- Exercise brief:
Substitute "International shipping" for "Worldwide shipping" throughout the material below and write it out again with nothing else changed. Leave the pictures out of your answer.

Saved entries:
=== Begin Enclosure ===

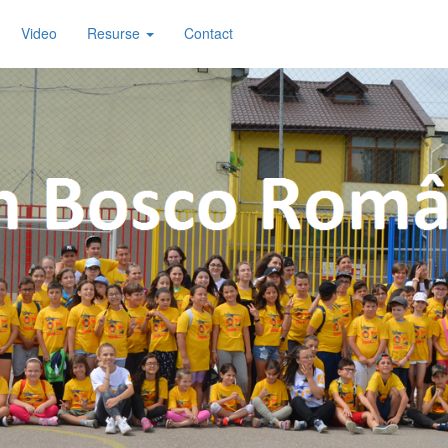
Video
Resurse
Contact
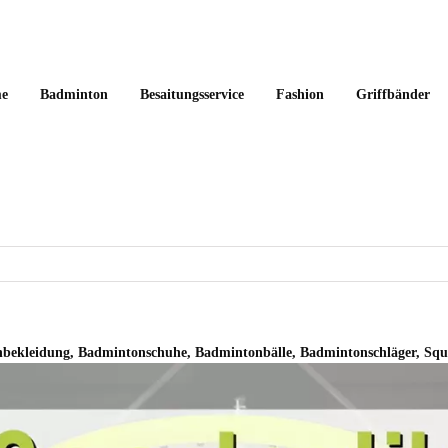
e
Badminton
Besaitungsservice
Fashion
Griffbänder
bekleidung, Badmintonschuhe, Badmintonbälle, Badmintonschläger, Squ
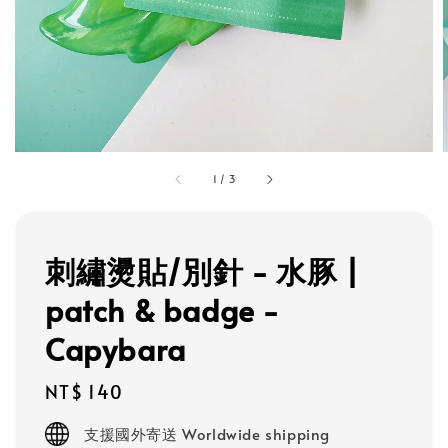
1
/
3
刺繡燙貼/別針 - 水豚 |
patch & badge -
Capybara
Regular
NT$ 140
price
支援國外寄送 Worldwide shipping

=== End Enclosure ===

- Written solution:
Video
Resurse
Contact
e
Badminton
Besaitungsservice
Fashion
Griffbänder
bekleidung, Badmintonschuhe, Badmintonbälle, Badmintonschläger, Squ
1
/
3
刺繡燙貼/別針 - 水豚 |
patch & badge -
Capybara
Regular
NT$ 140
price
支援國外寄送 International shipping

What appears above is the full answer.